### WORK INSTRUCTION A
Reproduce verbatim the part of the table saw thread that opens with the words containing "## dhazelton (Feb" and closes with "and lousy fence.".

# Is this a 1940's Delta Table Saw?



## REH (Sep 19, 2012)

A seller just sent me this photo of what he says is "a very old very heavy Delta Table Saw from the 1940's, but with no model number on it. Is he right? Anyone know what this saw is?

Thanks,
Ed


----------



## Grandpa (Jan 28, 2011)

I agreewitht he seller. This is a very old table saw. Lots of rust too. I couldn't begin to guess the year but if he could find a serial number it would be a start. Without that I think you are guessing. got to have something.


----------



## Loren (May 30, 2008)

It's a TCS 203 by Delta/Rockwell. Those are accurate saws.


----------



## fge (Sep 8, 2008)

Might be an antique. Might be nice to have around and.restore to have some old history.


----------



## knotscott (Feb 27, 2009)

Looks like the same saw with extension and different stand. It's on CL near us for $125.


----------



## REH (Sep 19, 2012)

It would be fun to restore. But I just do not have the space to store it until I had the time to do the restore. Surely the original had a belt guard?

Knotscott,
The one near you looks to be in MUCH better condition and with mitre gage and extension - and is $75 cheaper asking price! In what area do you live?

Ed


----------



## dhazelton (Feb 11, 2012)

Probably all it needs is rust removal, paint and bearings. Since the fence and hand screws are all there $75 is a fair price for a cast saw like that (if the trunnion isn't cracked). Original motor and riveted stand sweeten the pot. Or you could spend twice as much for a plastic Ryobi with universal motor and lousy fence.


----------



## knotscott (Feb 27, 2009)

Rochester, NY

It's too bad they didn't use the umbrella sitting in the back ground to cover it…might have prevent some of that rust!

### WORK INSTRUCTION B
Rewrite the part of the listing that opens with the line containing "Can you confirm if khaki" and closes with the line containing "Yes, it is behind point (70, 307).", substituting "camera" for "viewer" and leaving everything else unchanged. Give only those lines.

### MATERIAL SUPPLIED

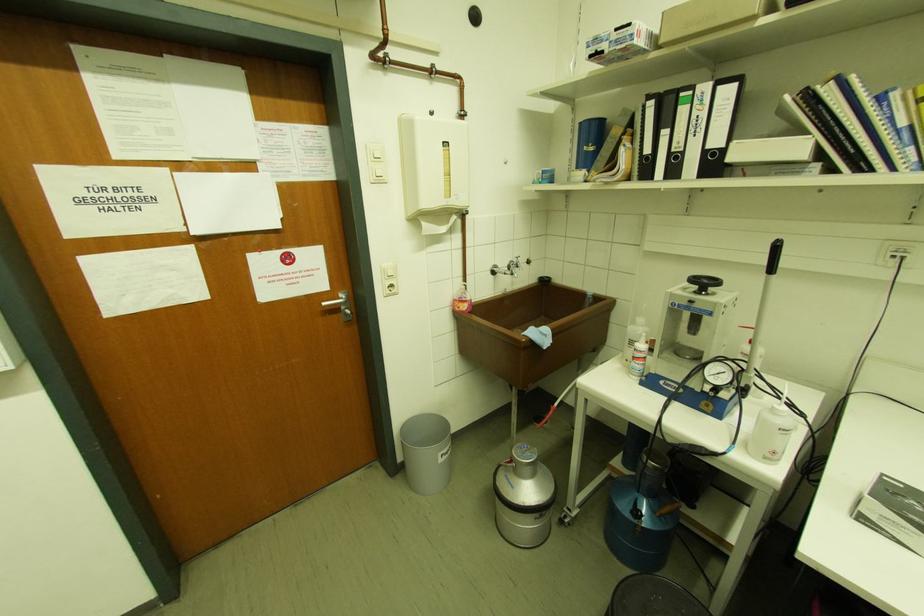
This screenshot has height=616, width=924. Describe the element at coordinates (515, 264) in the screenshot. I see `the faucet handle` at that location.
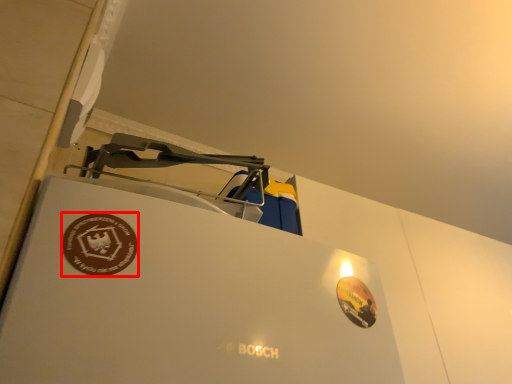
Question: Where is logo (annotated by the red box) located in relation to logo in the image?

Choices:
 (A) left
 (B) right

Answer: (A)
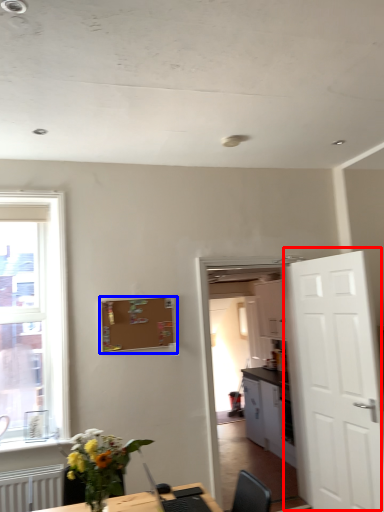
Question: Which point is closer to the camera, door (highlighted by a red box) or bulletin board (highlighted by a blue box)?

Choices:
 (A) door
 (B) bulletin board

Answer: (A)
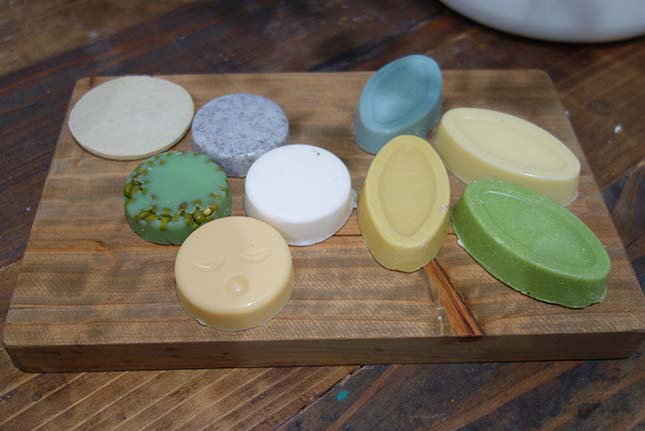
Where is `blue soap`? The width and height of the screenshot is (645, 431). blue soap is located at coordinates (406, 114), (266, 130).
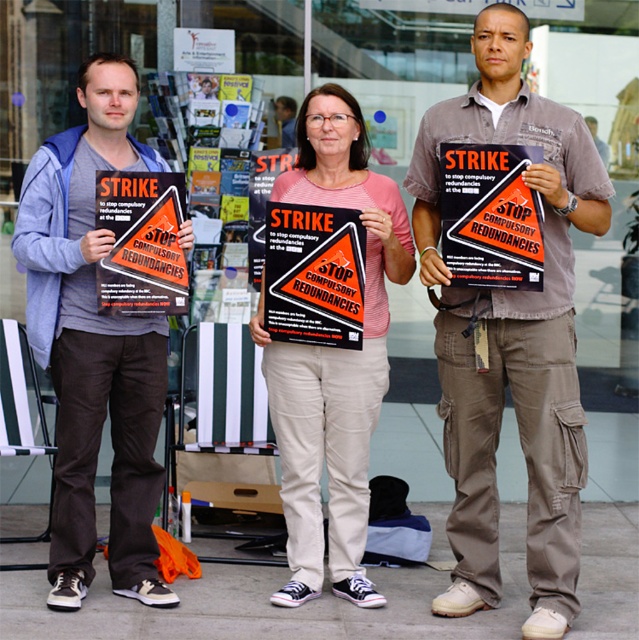
Between khaki cargo pants at center and matte gray t-shirt at left, which one appears on the right side from the viewer's perspective?

Positioned to the right is khaki cargo pants at center.

Can you confirm if khaki cargo pants at center is positioned to the right of matte gray t-shirt at left?

Correct, you'll find khaki cargo pants at center to the right of matte gray t-shirt at left.

Does point (516, 348) come farther from viewer compared to point (70, 307)?

Yes, it is behind point (70, 307).

What are the coordinates of `khaki cargo pants at center` in the screenshot? It's located at (512, 336).

Who is positioned more to the right, matte pink shirt at center or orange paper poster at center?

matte pink shirt at center

Can you confirm if matte pink shirt at center is smaller than orange paper poster at center?

Incorrect, matte pink shirt at center is not smaller in size than orange paper poster at center.

Who is more distant from viewer, (343, 486) or (298, 280)?

The point (343, 486) is more distant.

The image size is (639, 640). I want to click on matte pink shirt at center, so tap(334, 358).

Does matte gray t-shirt at left have a smaller size compared to matte black poster at center?

No, matte gray t-shirt at left is not smaller than matte black poster at center.

Does matte gray t-shirt at left appear under matte black poster at center?

Indeed, matte gray t-shirt at left is positioned under matte black poster at center.

Which is behind, point (134, 323) or point (96, 170)?

The point (134, 323) is behind.

In order to click on matte gray t-shirt at left in this screenshot , I will do `click(93, 346)`.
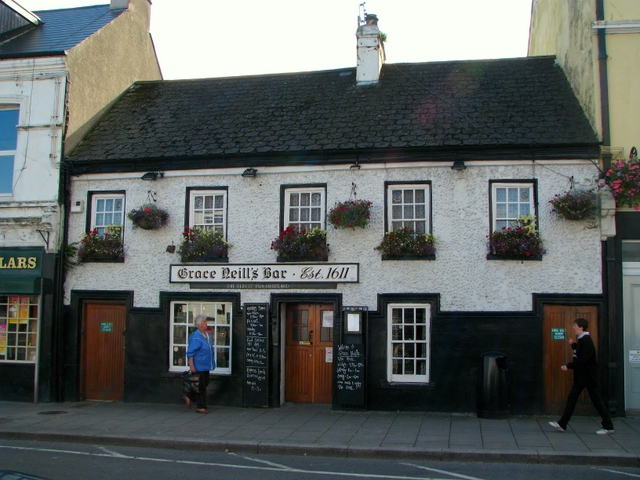
In order to click on sign that says "grace neil's bar" in this screenshot , I will do `click(264, 280)`, `click(240, 278)`.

### OUTPUT A
## dhazelton (Feb 11, 2012)

Probably all it needs is rust removal, paint and bearings. Since the fence and hand screws are all there $75 is a fair price for a cast saw like that (if the trunnion isn't cracked). Original motor and riveted stand sweeten the pot. Or you could spend twice as much for a plastic Ryobi with universal motor and lousy fence.

### OUTPUT B
Can you confirm if khaki cargo pants at center is positioned to the right of matte gray t-shirt at left?

Correct, you'll find khaki cargo pants at center to the right of matte gray t-shirt at left.

Does point (516, 348) come farther from camera compared to point (70, 307)?

Yes, it is behind point (70, 307).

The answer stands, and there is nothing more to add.